*EXERCISE AIM*
Look in the material below for the line with "trash can: none [822,679,935,825]" and the line with "alarm clock: present", then set down exactly those two lines and all lines between, nothing more.

*RECORDS TO USE*
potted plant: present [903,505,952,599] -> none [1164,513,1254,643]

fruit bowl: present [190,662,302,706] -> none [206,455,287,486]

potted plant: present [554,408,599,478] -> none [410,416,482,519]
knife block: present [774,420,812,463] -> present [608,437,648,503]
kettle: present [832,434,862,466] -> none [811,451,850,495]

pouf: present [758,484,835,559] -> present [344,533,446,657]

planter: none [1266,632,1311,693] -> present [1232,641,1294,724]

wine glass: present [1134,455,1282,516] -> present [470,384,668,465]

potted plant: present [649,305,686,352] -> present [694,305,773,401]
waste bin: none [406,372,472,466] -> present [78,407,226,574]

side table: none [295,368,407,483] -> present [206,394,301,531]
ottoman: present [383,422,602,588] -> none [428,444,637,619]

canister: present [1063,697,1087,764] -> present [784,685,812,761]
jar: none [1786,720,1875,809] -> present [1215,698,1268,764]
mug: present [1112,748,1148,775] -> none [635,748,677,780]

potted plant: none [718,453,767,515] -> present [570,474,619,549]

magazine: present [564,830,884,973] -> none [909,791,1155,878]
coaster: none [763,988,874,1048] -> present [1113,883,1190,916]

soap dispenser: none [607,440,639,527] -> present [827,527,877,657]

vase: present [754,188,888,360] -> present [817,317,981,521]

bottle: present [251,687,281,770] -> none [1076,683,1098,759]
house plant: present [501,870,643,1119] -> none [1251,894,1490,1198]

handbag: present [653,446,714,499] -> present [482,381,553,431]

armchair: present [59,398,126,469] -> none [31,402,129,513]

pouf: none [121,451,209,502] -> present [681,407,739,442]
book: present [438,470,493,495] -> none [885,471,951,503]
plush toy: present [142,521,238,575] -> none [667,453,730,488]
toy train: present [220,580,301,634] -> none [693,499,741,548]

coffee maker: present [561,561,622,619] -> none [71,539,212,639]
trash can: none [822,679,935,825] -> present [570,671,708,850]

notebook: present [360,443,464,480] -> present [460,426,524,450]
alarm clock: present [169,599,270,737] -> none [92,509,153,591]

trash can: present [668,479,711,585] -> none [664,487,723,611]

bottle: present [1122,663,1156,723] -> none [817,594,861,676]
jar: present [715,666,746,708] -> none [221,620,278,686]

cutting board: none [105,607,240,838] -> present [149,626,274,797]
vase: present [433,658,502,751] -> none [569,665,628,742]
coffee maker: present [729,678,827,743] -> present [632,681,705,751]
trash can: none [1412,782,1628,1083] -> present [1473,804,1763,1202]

*COMPLETED EXERCISE*
trash can: none [822,679,935,825] -> present [570,671,708,850]

notebook: present [360,443,464,480] -> present [460,426,524,450]
alarm clock: present [169,599,270,737] -> none [92,509,153,591]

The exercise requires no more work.